Mick Brookes, leader of the National Association of Head Teachers, said 11-year-olds spent too much time preparing for Sats tests.
Mr Brookes said pupils should be able to develop practical and creative skills before leaving primary school.
And he warned of "an army of the unemployable" if more was not done to engage teenagers in education.
In his closing address to delegates at the NAHT's annual conference in Bournemouth, Mr Brookes said: "Our primary children should be freed up from the narrow curriculum forced on them and able to develop fledgling specialised skills."
Cycle maintenance
Mr Brookes spoke of how much 11-year-old pupils at his former schools had gained from a parent, who was a professional carpenter, coming into class and teaching them new skills.
He said older primary pupils could learn to cook basic healthy menus and be able to this knowledge home.
Basic mechanics and bicycle maintenance could also be covered.

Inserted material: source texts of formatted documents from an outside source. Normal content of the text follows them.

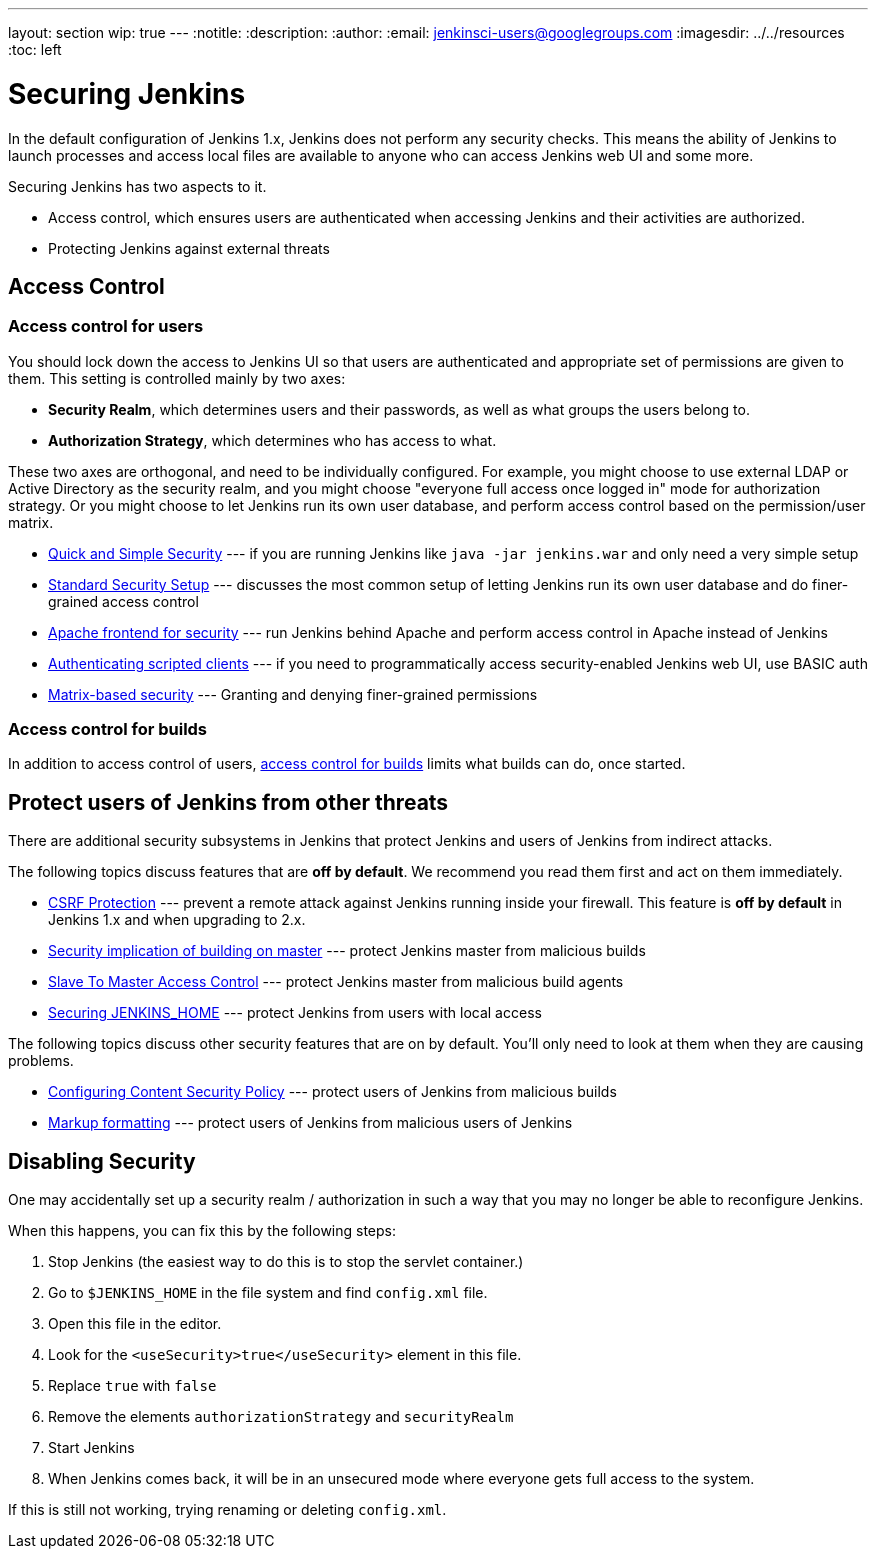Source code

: ---
layout: section
wip: true
---
ifdef::backend-html5[]
:notitle:
:description:
:author:
:email: jenkinsci-users@googlegroups.com
ifdef::env-github[:imagesdir: ../resources]
ifndef::env-github[:imagesdir: ../../resources]
:toc: left
endif::[]

= Securing Jenkins

In the default configuration of Jenkins 1.x, Jenkins does not perform any
security checks. This means the ability of Jenkins to launch processes and
access local files are available to anyone who can access Jenkins web UI and
some more.

Securing Jenkins has two aspects to it.

* Access control, which ensures users are authenticated when accessing Jenkins
  and their activities are authorized.
* Protecting Jenkins against external threats

== Access Control

=== Access control for users

You should lock down the access to Jenkins UI so that users are authenticated
and appropriate set of permissions are given to them. This setting is
controlled mainly by two axes:

* *Security Realm*, which determines users and their passwords, as well as what
  groups the users belong to.
* *Authorization Strategy*, which determines who has access to what.

These two axes are orthogonal, and need to be individually configured. For
example, you might choose to use external LDAP or Active Directory as the
security realm, and you might choose "everyone full access once logged in" mode
for authorization strategy. Or you might choose to let Jenkins run its own user
database, and perform access control based on the permission/user matrix.


* https://wiki.jenkins.io/display/JENKINS/Quick+and+Simple+Security[Quick and Simple Security] --- if you are running Jenkins like `java -jar jenkins.war` and only need a very simple setup
* https://wiki.jenkins.io/display/JENKINS/Standard+Security+Setup[Standard Security Setup] --- discusses the most common setup of letting Jenkins run its own user database and do finer-grained access control
* https://wiki.jenkins.io/display/JENKINS/Apache+frontend+for+security[Apache frontend for security] --- run Jenkins behind Apache and perform access control in Apache instead of Jenkins
* https://wiki.jenkins.io/display/JENKINS/Authenticating+scripted+clients[Authenticating scripted clients] --- if you need to programmatically access security-enabled Jenkins web UI, use BASIC auth
* https://www.jenkins.io/doc/book/system-administration/security/matrix-based-security[Matrix-based security] --- Granting and denying finer-grained permissions

=== Access control for builds

In addition to access control of users, link:build-authorization[access control for builds] limits what builds can do, once started.

== Protect users of Jenkins from other threats

There are additional security subsystems in Jenkins that protect Jenkins and
users of Jenkins from indirect attacks.

The following topics discuss features that are *off by default*.
We recommend you read them first and act on them immediately.

* https://wiki.jenkins.io/display/JENKINS/CSRF+Protection[CSRF Protection] --- prevent a remote attack against Jenkins running inside your firewall. This feature is *off by default* in Jenkins 1.x and when upgrading to 2.x.
* https://wiki.jenkins.io/display/JENKINS/Security+implication+of+building+on+master[Security implication of building on master] --- protect Jenkins master from malicious builds
* https://wiki.jenkins.io/display/JENKINS/Slave+To+Master+Access+Control[Slave To Master Access Control] --- protect Jenkins master from malicious build agents
* https://wiki.jenkins.io/display/JENKINS/Securing+JENKINS_HOME[Securing JENKINS_HOME] --- protect Jenkins from users with local access

The following topics discuss other security features that are on by default. You'll only need to look at them when they are causing problems.

* https://wiki.jenkins.io/display/JENKINS/Configuring+Content+Security+Policy[Configuring Content Security Policy] --- protect users of Jenkins from malicious builds
* https://wiki.jenkins.io/display/JENKINS/Markup+formatting[Markup formatting] --- protect users of Jenkins from malicious users of Jenkins


== Disabling Security

One may accidentally set up a security realm / authorization in such a way that
you may no longer be able to reconfigure Jenkins.

When this happens, you can fix this by the following steps:

. Stop Jenkins (the easiest way to do this is to stop the servlet container.)
. Go to `$JENKINS_HOME` in the file system and find `config.xml` file.
. Open this file in the editor.
. Look for the `<useSecurity>true</useSecurity>` element in this file.
. Replace `true` with `false`
. Remove the elements `authorizationStrategy` and `securityRealm`
. Start Jenkins
. When Jenkins comes back, it will be in an unsecured mode where everyone gets full
  access to the system.

If this is still not working, trying renaming or deleting `config.xml`.
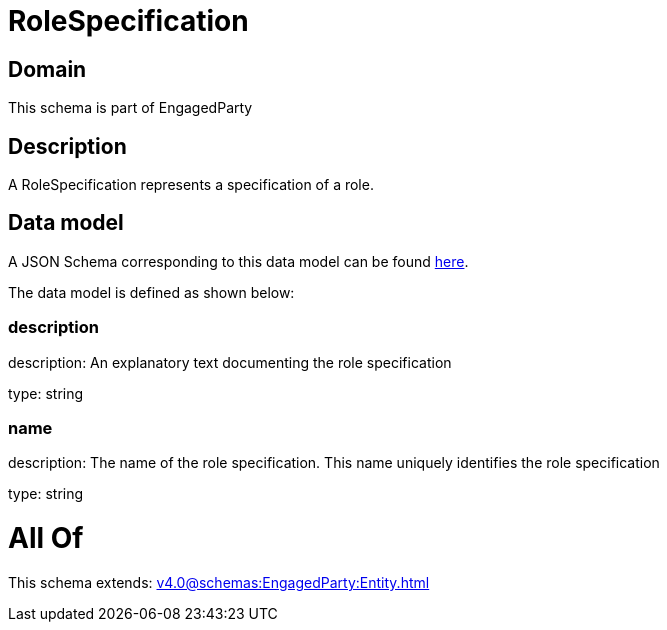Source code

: = RoleSpecification

[#domain]
== Domain

This schema is part of EngagedParty

[#description]
== Description

A RoleSpecification represents a specification of a role.


[#data_model]
== Data model

A JSON Schema corresponding to this data model can be found https://tmforum.org[here].

The data model is defined as shown below:


=== description
description: An explanatory text documenting the role specification

type: string


=== name
description: The name of the role specification. This name uniquely identifies the role specification

type: string


= All Of 
This schema extends: xref:v4.0@schemas:EngagedParty:Entity.adoc[]
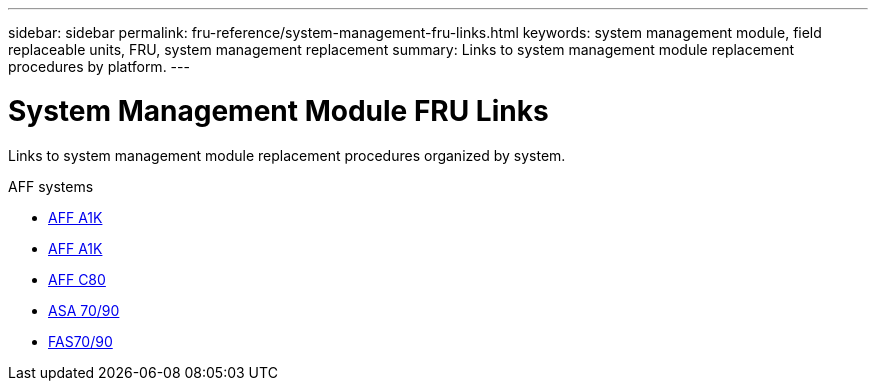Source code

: ---
sidebar: sidebar
permalink: fru-reference/system-management-fru-links.html
keywords: system management module, field replaceable units, FRU, system management replacement
summary: Links to system management module replacement procedures by platform.
---

= System Management Module FRU Links

[.lead]
Links to system management module replacement procedures organized by system.

[role="tabbed-block"]
====
.AFF systems
* link:../a1k/system-management-replace.html[AFF A1K^]
* link:../a70-90/system-management-replace.html[AFF A1K^]
* link:../c80/system-management-replace.html[AFF C80^]
--

.ASA systems
--
* link:../asa-r2-70-90/system-management-replace.html[ASA 70/90^]
--

.FAS systems
--
* link:../fas-70-90/system-management-replace.html[FAS70/90^]
--
====

// 2025-09-18: ontap-systems-internal/issues/769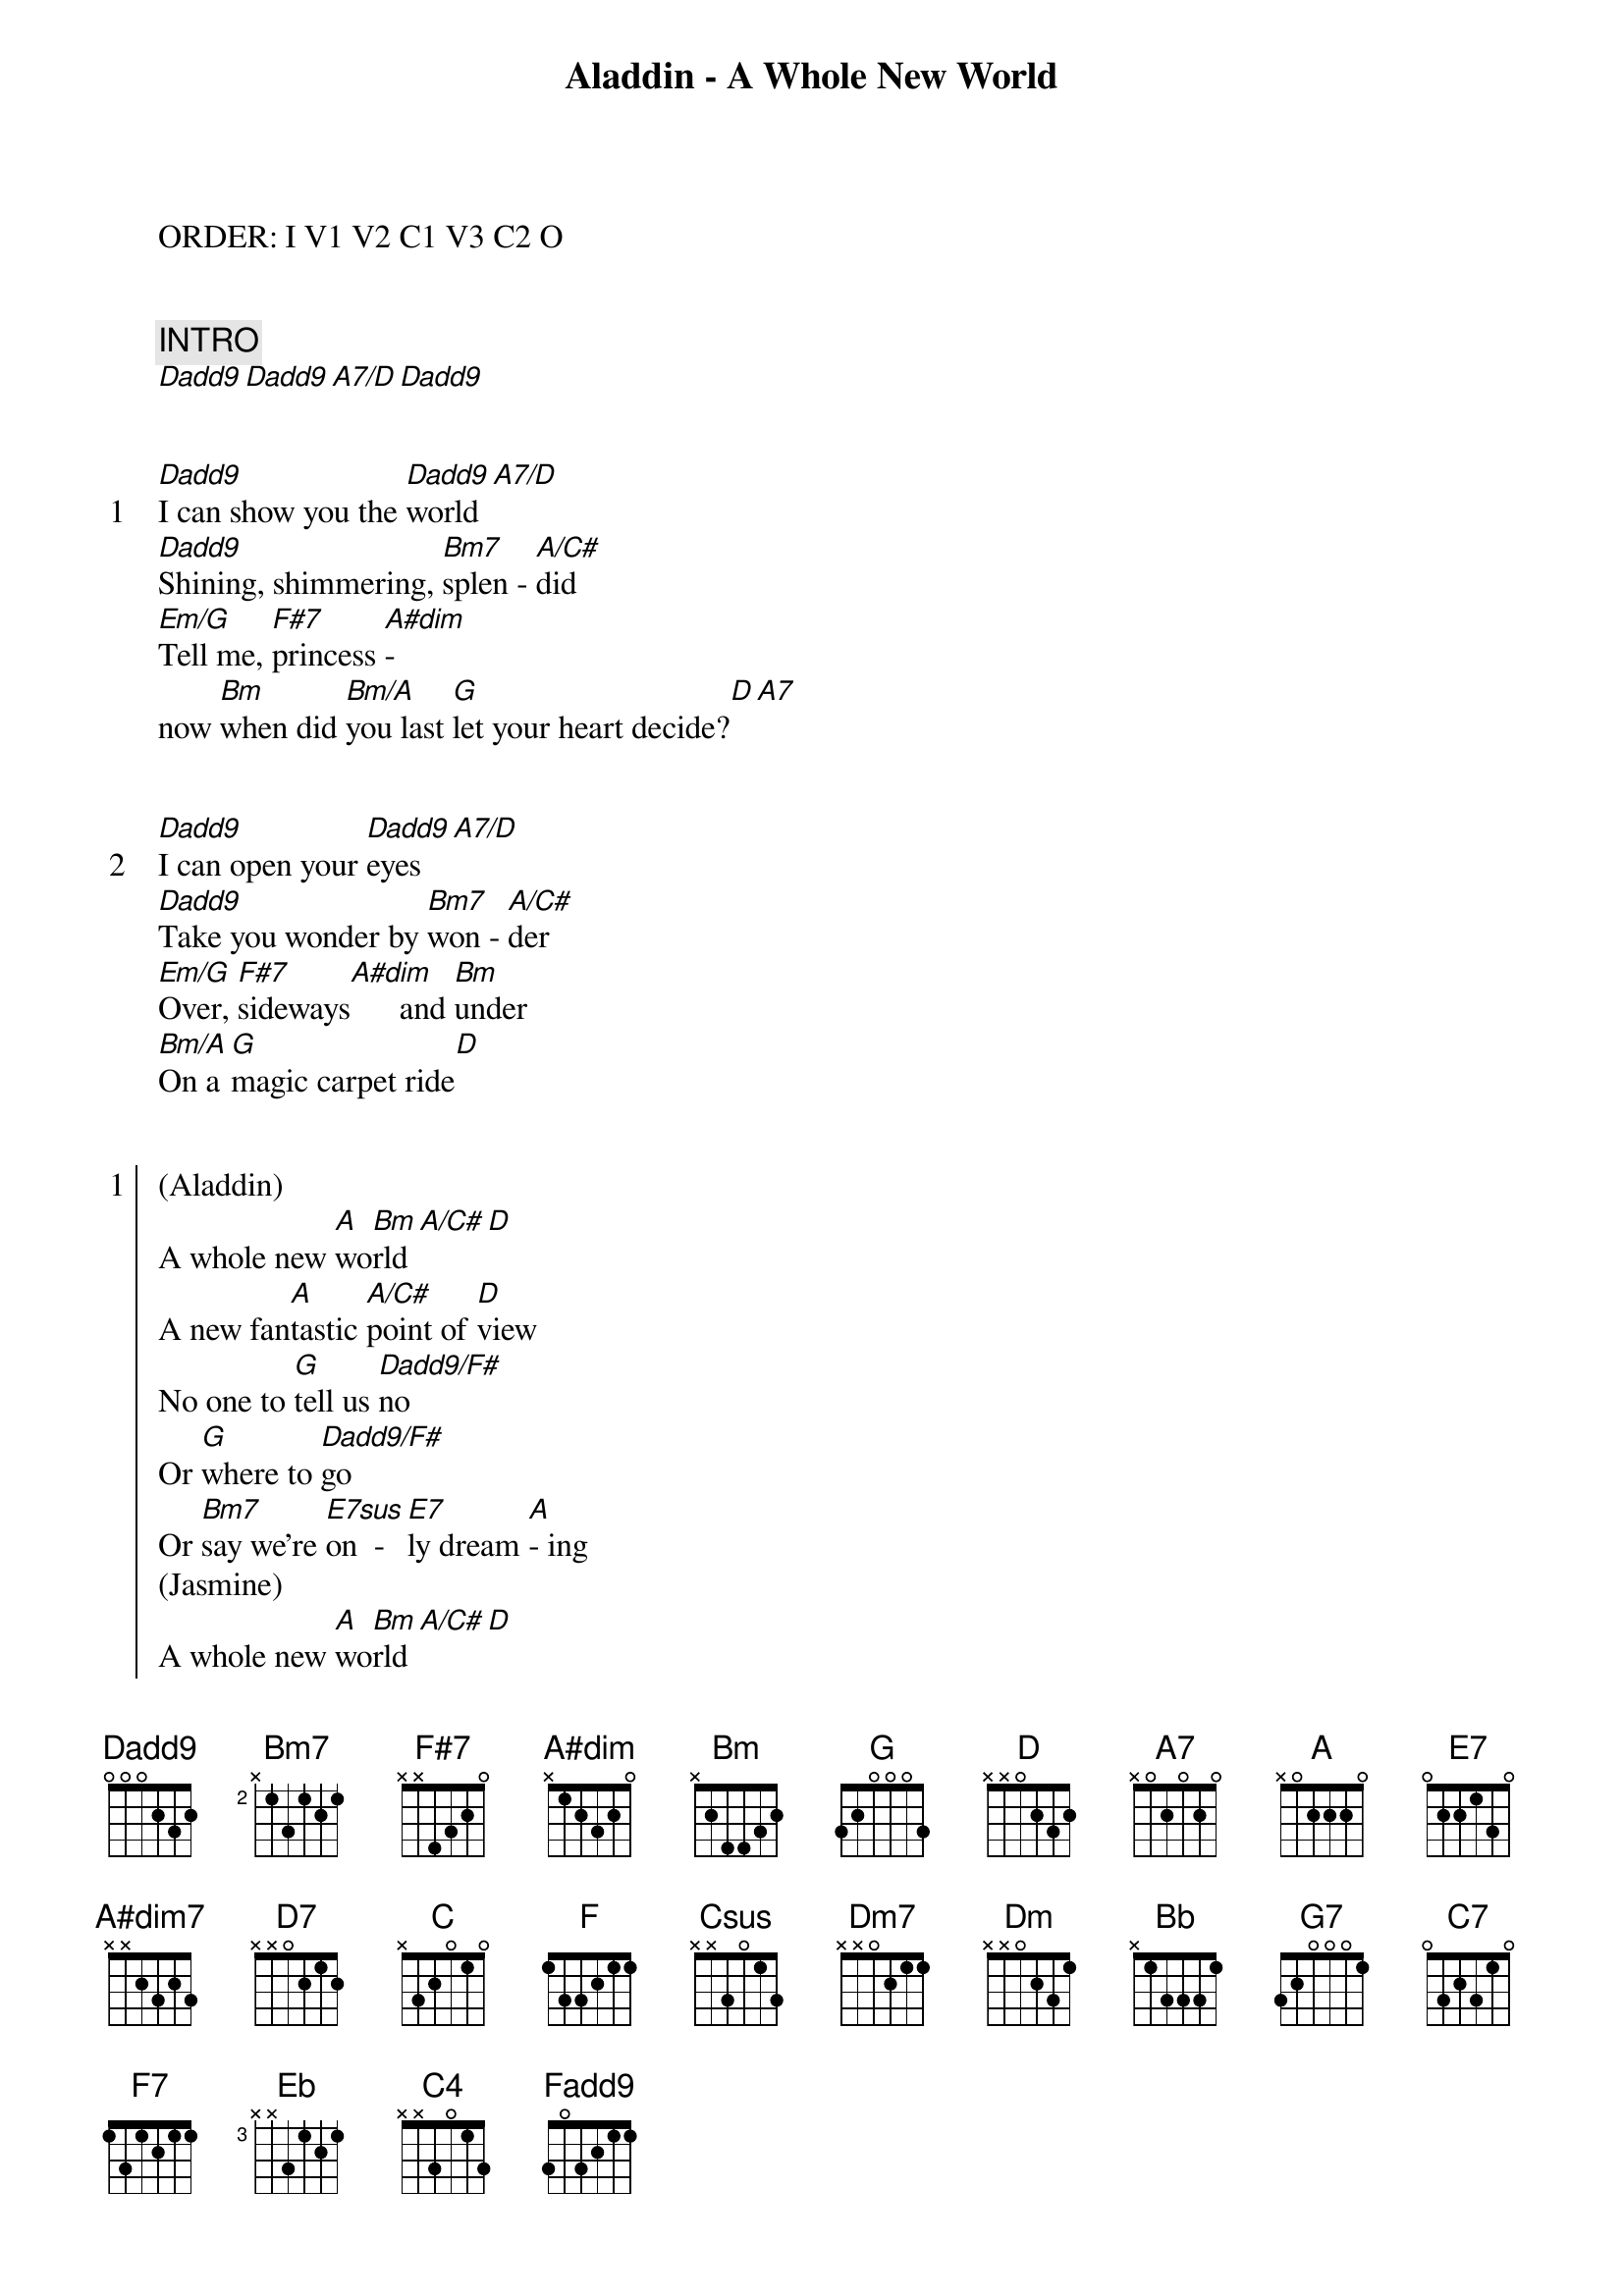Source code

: {title: Aladdin - A Whole New World}
{artist: Misc Cartoons}
ORDER: I V1 V2 C1 V3 C2 O


{comment: INTRO}
[Dadd9][Dadd9][A7/D][Dadd9]


{start_of_verse: 1}
[Dadd9]I can show you the [Dadd9]world[A7/D]
[Dadd9]Shining, shimmering, [Bm7]splen - [A/C#]did
[Em/G]Tell me, [F#7]princess [A#dim]-
now [Bm]when did [Bm/A]you last [G]let your heart decide?[D][A7]
{end_of_verse}


{start_of_verse: 2}
[Dadd9]I can open your [Dadd9]eyes[A7/D]
[Dadd9]Take you wonder by [Bm7]won - [A/C#]der
[Em/G]Over, [F#7]sideways[A#dim]      and [Bm]under
[Bm/A]On a [G]magic carpet ride[D]
{end_of_verse}


{start_of_chorus: 1}
(Aladdin)
A whole new [A]wo[Bm]rld[A/C#][D]
A new fan[A]tastic [A/C#]point of [D]view
No one to [G]tell us [Dadd9/F#]no
Or [G]where to [Dadd9/F#]go
Or [Bm7]say we're [E7sus]on  -  [E7]ly dream [A]- ing
(Jasmine)
A whole new [A]wo[Bm]rld[A/C#][D]
A dazzling [A]place I [A#dim7]never  [Bm]knew
[D7]But when I'm [G]way up here[Dadd9/F#]
It's [G]crystal clear[Dadd9/F#]
That [Bm7]now I'm [E7sus]in     [E7]a  [C]whole new [G/A]world [A7]with
          [Dadd9]you
(Aladdin) Now I'm in a whole new world with
{end_of_chorus}


{start_of_verse: 3}
          [F]you[Csus][F][C/F]
(Jasmine) Unbelievable  sights
[F]Indescribable [Dm7]feel - [C/E]ing
[Gm/Bb]Soaring, [A7]tumbling, free[Dm]wheeling
[Dm/C]Through an [Bb]endless diamond sky[F]
{end_of_verse}


{start_of_chorus: 2}
(Jasmine on top lyric lines; Aladdin on bottom.)
A whole new [C]wo[Dm]rld[C/E][F]
                  Don't you dare close your eyes
A hundred [C]thousand [C/E]things      to   [F]see
              Hold your breath - it gets better
I'm like a [Bb]shooting [F/A]star
I've [Bb]come so [F/A]far
I [Dm7]can't go [G7]back to [C7]where I
{end_of_chorus}

(Aladdin on top lyric lines; Jasmine on bottom)
  [Bb/C]used  to be[C][Dm][C/E][F]
A whole new   world
                    Every turn a surprise
With new hor[C]izons [A7/C#]to     pur[Dm]sue
             Every moment red-letter
[F7]I'll chase them [Bb]anywhere[F/A]
There's [Bb]time to spare[F/A]
[Dm7]Let me [G7]share this [Eb]whole new [Csus]world [C7]with [Dm]you[Dm7/C]


{comment: OUTRO}
(Aladdin on top lyric lines; Jasmine on bottom)
A whole new [Bbadd9]world[F/A]
                  A whole new world
That's where we'll [Gm11]be[F/A]
                      That's where we'll be
A thrilling [Bbadd9]chase[Bb/C]
                   A wondrous place
For [F/C]you [C7]and [F]me[Fsus/C]

[F][Fsus/C][F][C4][Fadd9][F]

"These are the sort of skills we're missing out and losing," he said.
"The earlier children are introduced to those skills the better. We should be building those skills at a very early age and then following them through into Key Stage 3."
'Army of the unemployable'
Mr Brookes told delegates more must be done to tackle disaffection and resentment amongst teenagers who had not been successful at school.
"These young people, who have been denied the taste of success in their school careers, vote with their feet at the earliest opportunity.
"We cannot allow a whole army of the nation's youth to leave school with nothing to show for those 11 years except disaffections and resentment.
"The current number of unskilled jobs in this country is estimated at about three million today. The effects of technology may well mean a huge shrinkage of this employment market.
"When this happens, we will not simply have an army of the unemployed, we will have an army of the unemployable - a huge threat to social cohesion."